The SEC seeks information that is reasonably obtainable and that falls squarely within the scope
of the Consent Order and the Federal Rules.
a. BAM’s Evolving Explanations of Ceffu and Binance’s Role Highlight the Need
for Documents and Communications Concerning BAM’s Wallet Custody
Practices
The SEC seeks an order compelling BAM to produce documents and communications
concerning any entity providing it wallet custody software and related services. Mem. in Supp.
Of Mot. to Compel (“Mem.”), Dkt. No. 102-3. As the SEC has demonstrated, BAM has failed to
comply with the Consent Order’s expedited discovery provisions concerning wallet custody.

DATA RECORDS:
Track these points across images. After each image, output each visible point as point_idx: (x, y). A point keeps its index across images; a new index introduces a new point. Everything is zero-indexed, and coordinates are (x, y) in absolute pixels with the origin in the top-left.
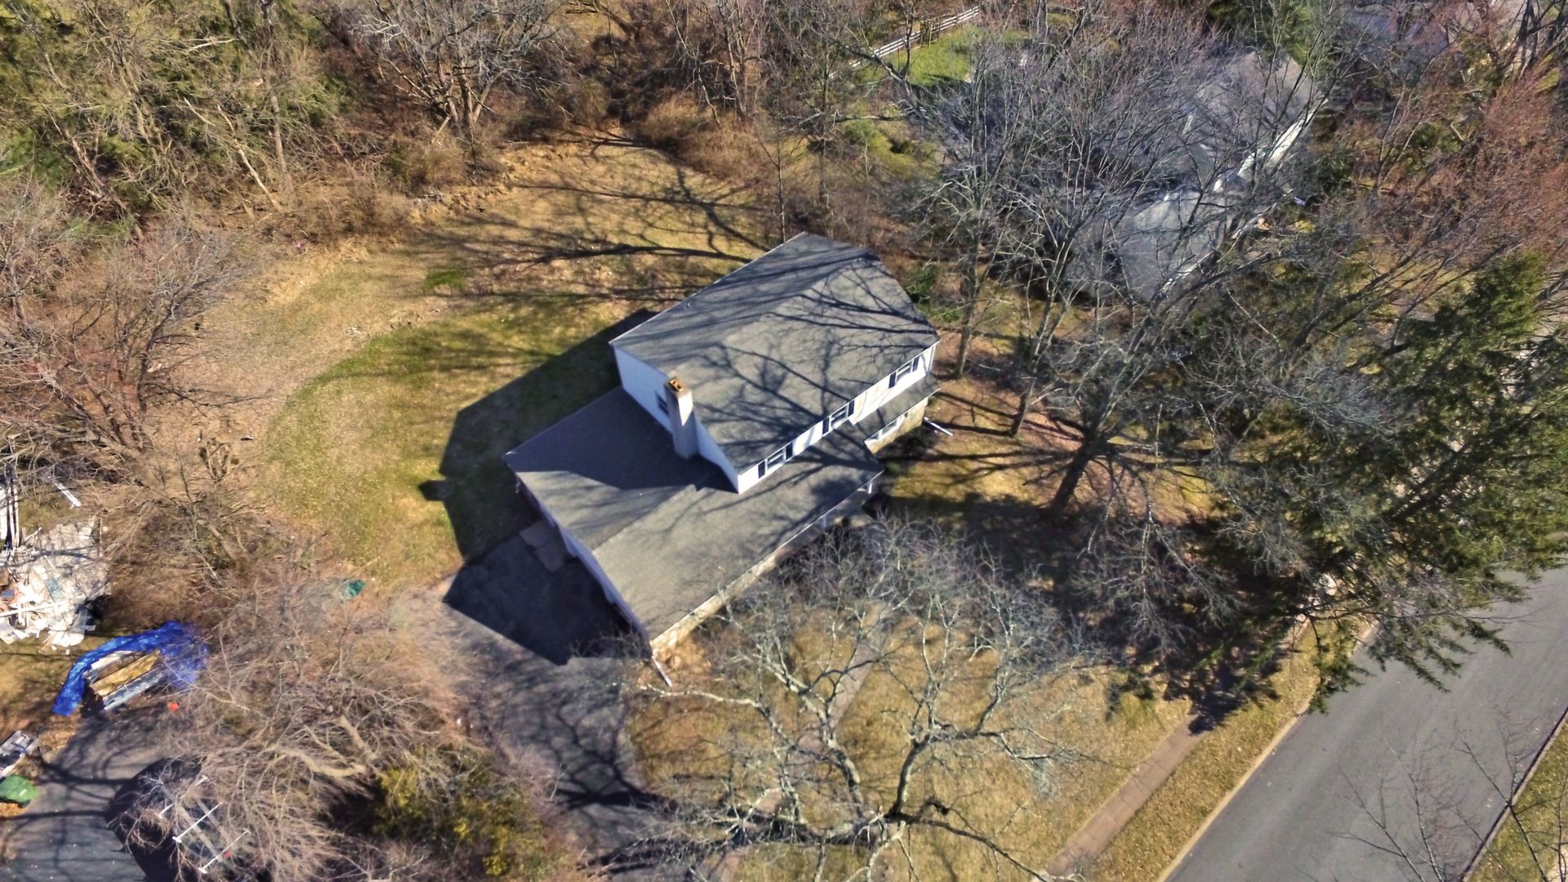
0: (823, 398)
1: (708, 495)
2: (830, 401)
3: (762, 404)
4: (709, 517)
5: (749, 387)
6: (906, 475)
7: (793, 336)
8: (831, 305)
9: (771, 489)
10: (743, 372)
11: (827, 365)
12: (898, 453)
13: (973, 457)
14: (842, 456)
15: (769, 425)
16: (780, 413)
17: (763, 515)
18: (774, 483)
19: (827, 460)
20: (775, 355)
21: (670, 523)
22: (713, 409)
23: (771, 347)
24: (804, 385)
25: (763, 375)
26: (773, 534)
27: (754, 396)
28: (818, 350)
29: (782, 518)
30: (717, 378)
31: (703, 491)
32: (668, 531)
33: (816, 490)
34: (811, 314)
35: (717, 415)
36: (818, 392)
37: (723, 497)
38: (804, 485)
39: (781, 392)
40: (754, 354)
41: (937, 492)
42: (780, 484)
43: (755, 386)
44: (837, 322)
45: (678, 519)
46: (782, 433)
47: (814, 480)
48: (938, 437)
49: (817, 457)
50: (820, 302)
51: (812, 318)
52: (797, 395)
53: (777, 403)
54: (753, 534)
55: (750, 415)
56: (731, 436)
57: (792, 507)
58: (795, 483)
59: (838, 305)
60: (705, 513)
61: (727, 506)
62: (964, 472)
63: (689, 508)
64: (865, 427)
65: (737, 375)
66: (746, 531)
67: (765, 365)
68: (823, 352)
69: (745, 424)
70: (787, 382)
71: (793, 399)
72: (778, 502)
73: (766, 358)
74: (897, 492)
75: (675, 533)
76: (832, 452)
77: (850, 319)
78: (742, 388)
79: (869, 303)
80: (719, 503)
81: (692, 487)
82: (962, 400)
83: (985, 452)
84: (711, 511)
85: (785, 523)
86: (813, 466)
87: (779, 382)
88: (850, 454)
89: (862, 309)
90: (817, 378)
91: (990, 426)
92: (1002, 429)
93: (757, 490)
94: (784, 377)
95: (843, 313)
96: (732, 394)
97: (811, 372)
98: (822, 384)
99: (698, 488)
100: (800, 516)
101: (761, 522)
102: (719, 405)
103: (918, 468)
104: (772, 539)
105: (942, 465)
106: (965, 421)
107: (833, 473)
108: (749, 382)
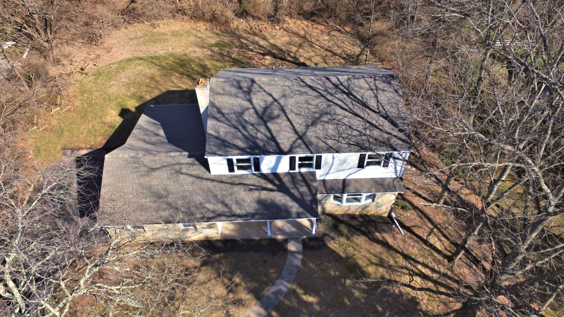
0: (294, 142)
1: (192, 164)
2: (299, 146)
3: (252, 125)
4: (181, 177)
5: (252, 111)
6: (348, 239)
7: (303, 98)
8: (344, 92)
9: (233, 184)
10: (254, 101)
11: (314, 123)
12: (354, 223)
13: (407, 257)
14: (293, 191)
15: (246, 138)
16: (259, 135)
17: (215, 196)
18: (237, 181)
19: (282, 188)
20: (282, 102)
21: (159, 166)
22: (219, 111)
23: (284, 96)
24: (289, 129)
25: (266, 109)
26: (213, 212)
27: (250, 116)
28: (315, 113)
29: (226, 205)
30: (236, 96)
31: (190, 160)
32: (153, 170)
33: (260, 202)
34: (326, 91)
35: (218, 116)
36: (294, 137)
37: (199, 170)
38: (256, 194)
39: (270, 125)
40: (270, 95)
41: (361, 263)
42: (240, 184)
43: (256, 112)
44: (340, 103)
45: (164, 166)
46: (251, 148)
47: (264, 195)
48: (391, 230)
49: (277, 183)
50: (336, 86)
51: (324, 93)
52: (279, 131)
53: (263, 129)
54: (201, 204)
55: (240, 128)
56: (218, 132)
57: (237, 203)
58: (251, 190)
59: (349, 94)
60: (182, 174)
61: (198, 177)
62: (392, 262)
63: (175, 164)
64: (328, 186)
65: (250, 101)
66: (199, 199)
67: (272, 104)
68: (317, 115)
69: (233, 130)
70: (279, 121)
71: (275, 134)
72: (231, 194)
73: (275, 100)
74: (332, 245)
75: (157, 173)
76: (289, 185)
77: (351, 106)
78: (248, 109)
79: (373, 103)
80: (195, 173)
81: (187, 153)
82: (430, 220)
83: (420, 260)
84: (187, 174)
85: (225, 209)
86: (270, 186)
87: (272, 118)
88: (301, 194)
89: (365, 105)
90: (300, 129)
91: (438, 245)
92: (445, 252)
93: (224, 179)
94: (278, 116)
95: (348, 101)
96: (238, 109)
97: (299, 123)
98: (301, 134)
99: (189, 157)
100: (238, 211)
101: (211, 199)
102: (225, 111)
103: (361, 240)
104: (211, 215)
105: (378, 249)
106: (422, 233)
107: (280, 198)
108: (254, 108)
--
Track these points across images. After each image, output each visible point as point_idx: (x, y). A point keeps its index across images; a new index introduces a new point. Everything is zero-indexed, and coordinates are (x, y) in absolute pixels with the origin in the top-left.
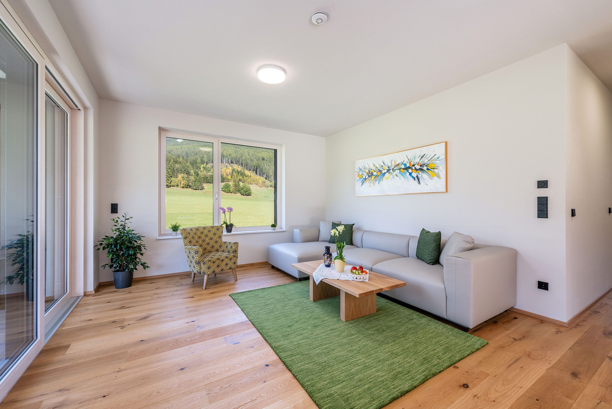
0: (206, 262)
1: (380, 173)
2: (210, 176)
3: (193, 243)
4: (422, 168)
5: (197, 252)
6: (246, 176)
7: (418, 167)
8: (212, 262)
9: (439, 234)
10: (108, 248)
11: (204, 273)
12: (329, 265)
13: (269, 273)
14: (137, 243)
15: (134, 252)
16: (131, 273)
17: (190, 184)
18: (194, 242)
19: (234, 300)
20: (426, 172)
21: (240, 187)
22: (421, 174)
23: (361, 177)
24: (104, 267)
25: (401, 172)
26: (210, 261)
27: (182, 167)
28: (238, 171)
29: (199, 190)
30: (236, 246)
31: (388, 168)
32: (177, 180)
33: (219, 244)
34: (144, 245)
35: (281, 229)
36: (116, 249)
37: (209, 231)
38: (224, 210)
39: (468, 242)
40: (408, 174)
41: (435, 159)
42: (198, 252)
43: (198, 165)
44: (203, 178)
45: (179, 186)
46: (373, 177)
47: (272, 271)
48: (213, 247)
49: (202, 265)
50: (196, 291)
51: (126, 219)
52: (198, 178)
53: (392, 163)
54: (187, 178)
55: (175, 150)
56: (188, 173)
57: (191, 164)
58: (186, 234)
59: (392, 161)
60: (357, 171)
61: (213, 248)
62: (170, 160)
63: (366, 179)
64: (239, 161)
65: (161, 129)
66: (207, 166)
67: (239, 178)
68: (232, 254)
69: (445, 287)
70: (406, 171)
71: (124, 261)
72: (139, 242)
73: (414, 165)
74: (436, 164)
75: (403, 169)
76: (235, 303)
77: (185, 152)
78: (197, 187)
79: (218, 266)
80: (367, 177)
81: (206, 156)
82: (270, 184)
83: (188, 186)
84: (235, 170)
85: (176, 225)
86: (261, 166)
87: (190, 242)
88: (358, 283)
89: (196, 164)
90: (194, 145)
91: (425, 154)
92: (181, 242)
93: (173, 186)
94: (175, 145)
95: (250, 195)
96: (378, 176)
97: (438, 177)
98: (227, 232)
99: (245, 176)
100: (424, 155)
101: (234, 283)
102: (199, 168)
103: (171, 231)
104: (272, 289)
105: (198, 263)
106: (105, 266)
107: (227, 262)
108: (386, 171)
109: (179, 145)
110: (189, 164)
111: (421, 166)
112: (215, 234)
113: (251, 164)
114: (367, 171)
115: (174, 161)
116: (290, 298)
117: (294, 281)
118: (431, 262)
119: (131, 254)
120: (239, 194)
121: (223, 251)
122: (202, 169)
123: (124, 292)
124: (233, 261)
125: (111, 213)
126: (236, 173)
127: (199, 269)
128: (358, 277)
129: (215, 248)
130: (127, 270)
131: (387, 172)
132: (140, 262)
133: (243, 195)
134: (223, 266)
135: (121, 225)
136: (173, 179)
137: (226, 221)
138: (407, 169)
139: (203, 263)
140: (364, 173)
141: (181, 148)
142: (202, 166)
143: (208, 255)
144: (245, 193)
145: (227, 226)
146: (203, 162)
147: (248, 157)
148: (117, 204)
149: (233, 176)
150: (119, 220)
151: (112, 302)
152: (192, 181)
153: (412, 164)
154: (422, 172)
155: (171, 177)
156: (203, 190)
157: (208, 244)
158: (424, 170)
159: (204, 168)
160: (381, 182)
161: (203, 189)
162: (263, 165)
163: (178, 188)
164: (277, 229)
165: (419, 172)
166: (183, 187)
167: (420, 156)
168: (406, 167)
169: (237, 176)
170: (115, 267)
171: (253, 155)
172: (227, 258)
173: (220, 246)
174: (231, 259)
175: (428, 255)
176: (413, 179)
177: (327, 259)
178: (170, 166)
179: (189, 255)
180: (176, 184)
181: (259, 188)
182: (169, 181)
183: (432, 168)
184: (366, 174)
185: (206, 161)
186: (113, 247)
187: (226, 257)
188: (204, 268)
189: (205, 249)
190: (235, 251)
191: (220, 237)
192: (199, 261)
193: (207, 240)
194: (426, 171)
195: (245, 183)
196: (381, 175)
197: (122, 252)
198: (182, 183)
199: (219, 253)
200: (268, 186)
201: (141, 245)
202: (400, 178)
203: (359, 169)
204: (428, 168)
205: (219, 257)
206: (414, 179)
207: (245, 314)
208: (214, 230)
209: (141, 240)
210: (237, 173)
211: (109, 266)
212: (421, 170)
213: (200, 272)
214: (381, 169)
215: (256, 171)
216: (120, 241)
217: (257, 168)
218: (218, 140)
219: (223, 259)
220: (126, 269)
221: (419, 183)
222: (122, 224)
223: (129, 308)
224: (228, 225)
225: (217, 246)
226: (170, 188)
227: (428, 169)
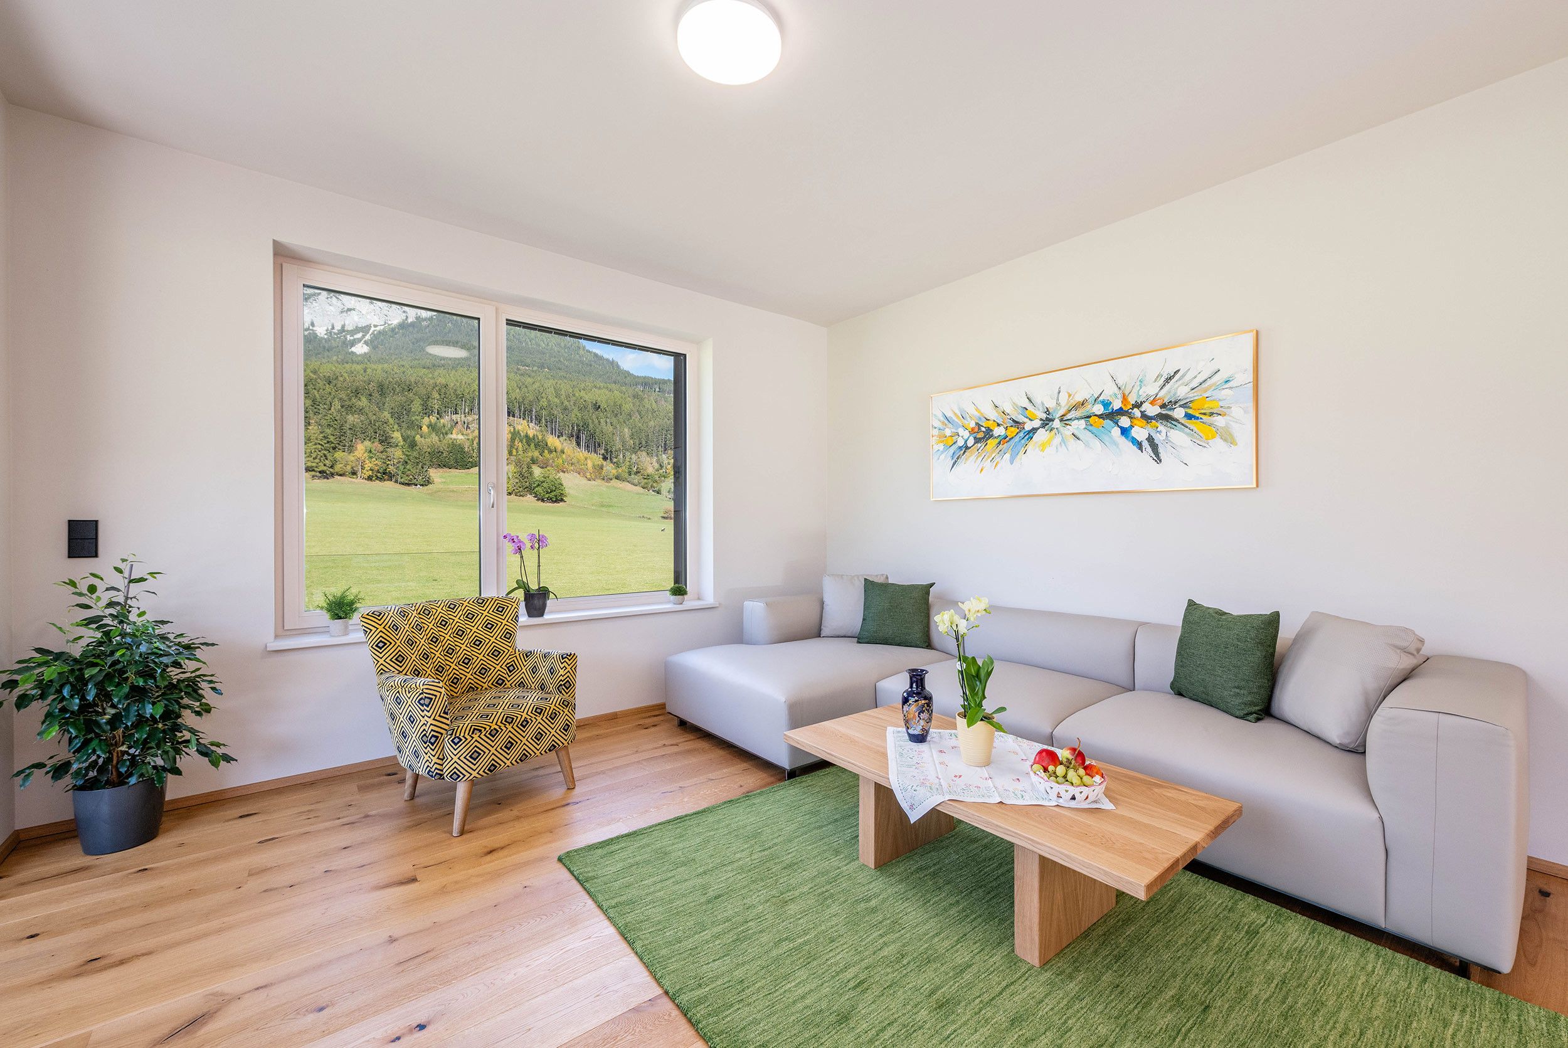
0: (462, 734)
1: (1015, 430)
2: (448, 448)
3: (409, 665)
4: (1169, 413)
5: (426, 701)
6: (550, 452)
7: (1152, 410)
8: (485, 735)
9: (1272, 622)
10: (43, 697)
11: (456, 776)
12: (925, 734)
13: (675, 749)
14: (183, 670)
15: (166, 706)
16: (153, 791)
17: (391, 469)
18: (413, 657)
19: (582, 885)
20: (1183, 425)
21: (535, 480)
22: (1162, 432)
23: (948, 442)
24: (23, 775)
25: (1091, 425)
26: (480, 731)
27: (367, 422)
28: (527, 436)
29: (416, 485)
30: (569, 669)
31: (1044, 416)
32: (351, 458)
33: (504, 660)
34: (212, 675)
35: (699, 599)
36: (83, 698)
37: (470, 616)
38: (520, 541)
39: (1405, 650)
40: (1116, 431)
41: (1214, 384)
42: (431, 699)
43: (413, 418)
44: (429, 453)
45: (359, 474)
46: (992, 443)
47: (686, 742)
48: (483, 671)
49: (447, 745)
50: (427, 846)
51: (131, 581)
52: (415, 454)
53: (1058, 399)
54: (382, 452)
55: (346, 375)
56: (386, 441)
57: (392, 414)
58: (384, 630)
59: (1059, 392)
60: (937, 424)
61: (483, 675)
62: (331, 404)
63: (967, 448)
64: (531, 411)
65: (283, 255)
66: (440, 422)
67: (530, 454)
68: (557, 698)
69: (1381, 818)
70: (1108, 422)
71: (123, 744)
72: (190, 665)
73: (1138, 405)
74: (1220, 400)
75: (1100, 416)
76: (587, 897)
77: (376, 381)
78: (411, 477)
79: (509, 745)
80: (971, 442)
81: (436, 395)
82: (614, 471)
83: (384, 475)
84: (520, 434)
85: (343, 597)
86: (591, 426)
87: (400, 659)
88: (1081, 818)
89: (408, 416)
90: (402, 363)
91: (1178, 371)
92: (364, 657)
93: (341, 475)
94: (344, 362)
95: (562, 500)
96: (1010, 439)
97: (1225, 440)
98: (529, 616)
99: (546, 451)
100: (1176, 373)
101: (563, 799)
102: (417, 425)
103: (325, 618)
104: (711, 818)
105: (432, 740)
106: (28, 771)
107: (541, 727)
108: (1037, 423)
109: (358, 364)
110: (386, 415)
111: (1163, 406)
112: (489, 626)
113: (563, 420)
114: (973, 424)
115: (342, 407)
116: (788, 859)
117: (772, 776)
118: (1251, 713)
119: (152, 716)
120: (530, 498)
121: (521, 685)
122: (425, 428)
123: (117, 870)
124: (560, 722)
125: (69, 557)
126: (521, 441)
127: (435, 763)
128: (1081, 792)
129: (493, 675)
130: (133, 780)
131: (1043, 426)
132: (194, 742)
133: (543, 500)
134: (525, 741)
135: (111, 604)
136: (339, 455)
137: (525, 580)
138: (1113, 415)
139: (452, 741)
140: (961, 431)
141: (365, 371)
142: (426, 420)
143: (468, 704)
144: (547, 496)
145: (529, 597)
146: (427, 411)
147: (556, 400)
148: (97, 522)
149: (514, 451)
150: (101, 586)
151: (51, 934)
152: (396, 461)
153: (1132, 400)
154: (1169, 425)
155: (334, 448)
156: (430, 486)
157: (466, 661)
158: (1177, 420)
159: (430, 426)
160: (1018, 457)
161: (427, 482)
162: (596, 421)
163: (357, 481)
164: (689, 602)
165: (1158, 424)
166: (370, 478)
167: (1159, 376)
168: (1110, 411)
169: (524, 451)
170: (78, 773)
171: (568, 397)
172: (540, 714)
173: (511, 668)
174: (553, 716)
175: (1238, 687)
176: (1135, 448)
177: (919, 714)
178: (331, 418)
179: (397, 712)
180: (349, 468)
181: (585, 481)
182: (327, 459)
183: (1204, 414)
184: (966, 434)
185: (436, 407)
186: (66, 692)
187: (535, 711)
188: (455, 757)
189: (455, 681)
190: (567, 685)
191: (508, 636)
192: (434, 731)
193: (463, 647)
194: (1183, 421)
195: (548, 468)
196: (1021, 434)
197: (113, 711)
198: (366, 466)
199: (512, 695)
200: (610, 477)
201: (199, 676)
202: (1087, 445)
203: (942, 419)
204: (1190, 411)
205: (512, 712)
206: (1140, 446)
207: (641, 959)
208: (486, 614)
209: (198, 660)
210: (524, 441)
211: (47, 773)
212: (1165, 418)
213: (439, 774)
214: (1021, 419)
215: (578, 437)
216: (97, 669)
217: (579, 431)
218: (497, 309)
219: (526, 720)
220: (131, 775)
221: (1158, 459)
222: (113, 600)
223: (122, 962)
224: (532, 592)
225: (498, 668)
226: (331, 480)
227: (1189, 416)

WHAT YOU NEED TO DO:
- a) Using the SEC motion excerpt, decide whether each statement agrees with it. Answer yes or no for each, and quote the deciding words exactly.
(i) The SEC wants BAM compelled to produce documents and communications about any entity that provides it wallet custody software and related services.
(ii) BAM has complied with the Consent Order's expedited discovery provisions concerning wallet custody.
(iii) The memorandum in support of the motion to compel is cited as Dkt. No. 102-3.
- b) Reproduce word for word the passage of the SEC motion excerpt from "Of Mot. to Compel" up to and including "concerning wallet custody.".

LIST OF SOLUTIONS:
- a)
(i) Yes: "The SEC seeks an order compelling BAM to produce documents and communications concerning any entity providing it wallet custody software and related services."
(ii) No: "BAM has failed to comply with the Consent Order’s expedited discovery provisions concerning wallet custody."
(iii) Yes: "Mem. in Supp. Of Mot. to Compel (“Mem.”), Dkt. No. 102-3"

- b)
Of Mot. to Compel (“Mem.”), Dkt. No. 102-3. As the SEC has demonstrated, BAM has failed to
comply with the Consent Order’s expedited discovery provisions concerning wallet custody.